Turbinar o mercado sénior

Por Isabel Moisés, directora executiva de Recursos Humanos do Grupo Secil

De 1960 a 1990 a esperança média de vida aumentou cerca de 11 anos. De lá para 2019 voltou a aumentar 7 anos, ou seja nos últimos 60 anos, o aumento total é de 18 anos e as projeções para as próximas décadas apontam para um aumento de 9,5 anos (fonte: Prodata e INE).

Ou seja, em 2019, as Mulheres (que é quem morre mais tarde) tinham uma esperança média de vida de 83 anos e reformavam-se entre os 64 e os 65 anos (64,3 é a idade média de reforma do ano de 2019), ou seja, vivem potencialmente cerca de 19 anos mais depois de deixarem de trabalhar.

O tema é denso, tem vários ângulos macro-económicos desafiantes e preocupantes, pelo que vou reflectir, aqui, apenas sobre um dos lados do problema – o dilema de gestão sobre como assegurar trabalho de valor aos seniores, com condições para que continuem a contribuir com o seu conhecimento, motivação e maturidade, para os resultados? E como garantir o rejuvenescimento  da estrutura sem afastar os seniores da empresa? E que modelos e novas soluções estruturais podem as empresas construir e implementar, que integre e otimize as diferentes fases de vida de cada colaborador e da força de trabalho como coletivo? A resposta a estas questões é fundamental para sermos bem sucedidos na execução dos compromissos de sustentabilidade empresarial.

Em algumas abordagens de coaching de vida trabalha-se o conceito do ciclo de vida comparando-o a um dia, porque ajuda a demonstrar a finitude da vida e a identificar e compreender as diferentes características, exigências, motivações e emoções que atravessam naturalmente cada parte do dia ou da vida.  O conhecimento, a condição física, mental e emocional, a energia, a motivação, a experiência e a produtividade dependem, também, das circunstâncias de cada ciclo de vida. Quer isto dizer, que o maior conhecimento e compreensão do ciclo de vida das pessoas, quer no seu elemento individual, quer no seu elemento coletivo pode ser um auxiliar fundamental para que a gestão obtenha respostas que integrem e otimizem o ativo humano na empresa e na sociedade.

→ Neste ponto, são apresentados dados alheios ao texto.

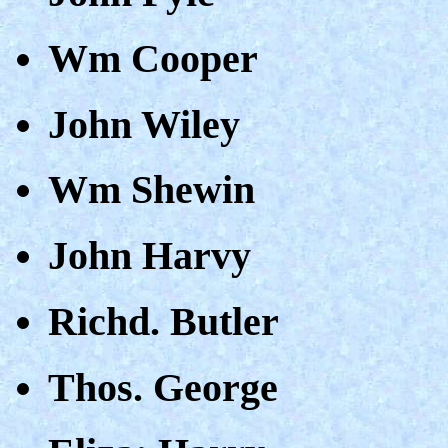
Wm Cooper
John Wiley
Wm Shewin
John Harvy
Richd. Butler
Thos. George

Para entendermos melhor esta analogia do dia com a vida, digamos que ao amanhecer do dia correspondem os anos da infância (até as 9h= 10/11 anos), de aprendizagem intensa, experimentação e dependência, a manhã abarca a adolescência e a formação adulta (das 10h às 11h = dos 11 aos 21 anos) caracterizada por um período de grandes transformações, por sua vez, o horário do almoço (12-13 h) corresponde ao meio da vida (nos anos 60 seríam os 30 anos e atualmente os 40 anos) caracterizado por época de grandes responsabilidades e, depois vem o pós almoço, início da tarde (15h = 50 anos) com a esperança renovada de se fazer o que não se conseguiu fazer de manhã e, de repente, são 17 horas (60 anos) e começa o entardecer e o pôr do sol aparece e desaparece num ápice (19h = 70 anos) e cai a noite (21h = 80 anos).

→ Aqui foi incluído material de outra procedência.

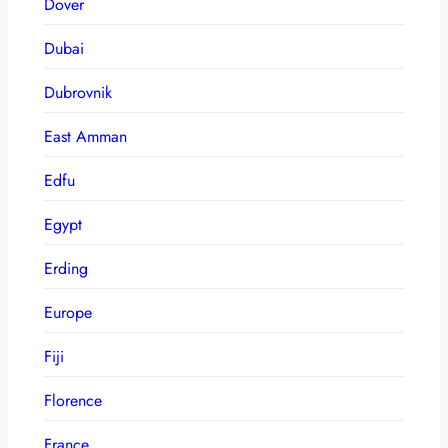
Dover
Dubai
Dubrovnik
East Amman
Edfu
Egypt
Erding
Europe
Fiji
Florence
France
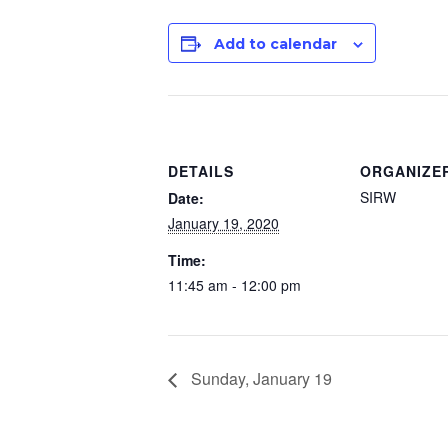
Add to calendar
DETAILS
ORGANIZE
SIRW
Date:
January 19, 2020
Time:
11:45 am - 12:00 pm
Sunday, January 19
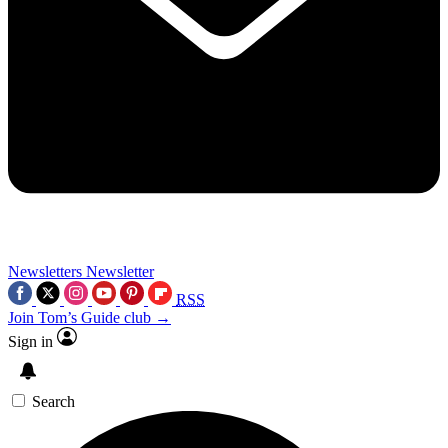
Newsletters
Newsletter
RSS
Join Tom’s Guide club →
Sign in
Search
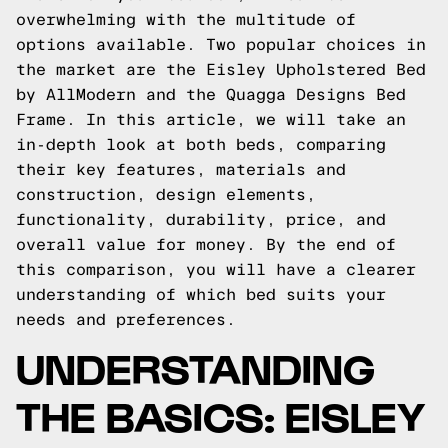
overwhelming with the multitude of
options available. Two popular choices in
the market are the Eisley Upholstered Bed
by AllModern and the Quagga Designs Bed
Frame. In this article, we will take an
in-depth look at both beds, comparing
their key features, materials and
construction, design elements,
functionality, durability, price, and
overall value for money. By the end of
this comparison, you will have a clearer
understanding of which bed suits your
needs and preferences.
UNDERSTANDING
THE BASICS: EISLEY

Normalmente faz-se esta análise dos ciclos de vida em 4 fases – infância, adolescência, vida adulta e velhice. A vida adulta é assinalada pelo marco do 21 anos e o próximo marco, o da velhice, tem vindo recentemente a ser associado aos 75 anos (recomendação da Organização Mundial da Saúde pela permanência no mercado de trabalho de pessoas ativas até aos 65 anos). A fragilidade desta abordagem é que agrega na fase adulta cerca de 50 anos da vida (tomando em consideração os 75 anos como início da velhice) não conseguindo por isso refletir as características, desafios, complexidade e mudanças a que a vida de uma pessoa é submetida durante todo esse período.

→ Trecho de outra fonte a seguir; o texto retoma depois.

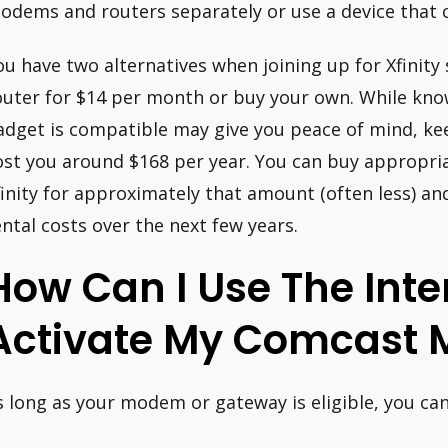
odems and routers separately or use a device that 
ou have two alternatives when joining up for Xfinity
outer for $14 per month or buy your own. While know
adget is compatible may give you peace of mind, kee
ost you around $168 per year. You can buy appropri
finity for approximately that amount (often less) an
ental costs over the next few years.
How Can I Use The Inte
Activate My Comcast
s long as your modem or gateway is eligible, you can
.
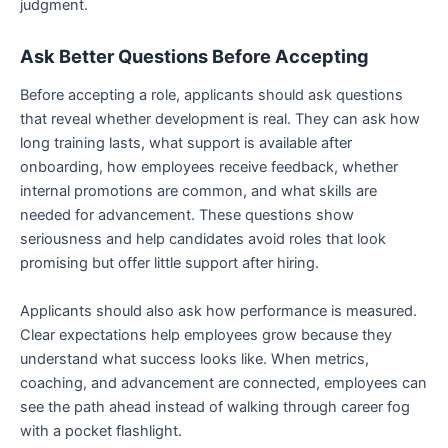
judgment.
Ask Better Questions Before Accepting
Before accepting a role, applicants should ask questions
that reveal whether development is real. They can ask how
long training lasts, what support is available after
onboarding, how employees receive feedback, whether
internal promotions are common, and what skills are
needed for advancement. These questions show
seriousness and help candidates avoid roles that look
promising but offer little support after hiring.
Applicants should also ask how performance is measured.
Clear expectations help employees grow because they
understand what success looks like. When metrics,
coaching, and advancement are connected, employees can
see the path ahead instead of walking through career fog
with a pocket flashlight.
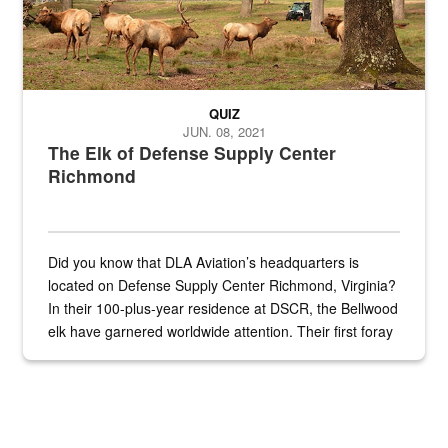
QUIZ
JUN. 08, 2021
The Elk of Defense Supply Center
Richmond
Did you know that DLA Aviation’s headquarters is
located on Defense Supply Center Richmond, Virginia?
In their 100-plus-year residence at DSCR, the Bellwood
elk have garnered worldwide attention. Their first foray
into the national spotlight came...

Como é que, então, a gestão estratégica pode endereçar este dilema da otimização do emprego sénior? Aumentando o seu entendimento das condições de motivação e realização, perfil de competências e produtividade dos seus ativos pessoas, aceitando que os desafios associados a custo, qualificação, bem como de organização e flexibilidade do trabalho, que têm vindo há muito a ser abordados para enquadrar e aumentar o emprego jovem (tradicionalmente visto como menos produtivo por ausência de experiência), são agora aplicáveis também ao emprego sénior. Essa fase de acumulação de grande experiência e maturidade de vida pode e deve ser potenciada.

No entanto, o modelo de trabalho e as funções exercidas nos primeiros 25 anos de vida ativa adulta podem não ser replicáveis com a  mesma produtividade nos segundos 25 anos, pelo que terão de ser exploradas e equacionadas outras funções e outros papeis,  dos quais alguns poderão assumir a forma de ensino e transferência de conhecimento e suporte à melhoria da eficiência organizacional e das sociedades.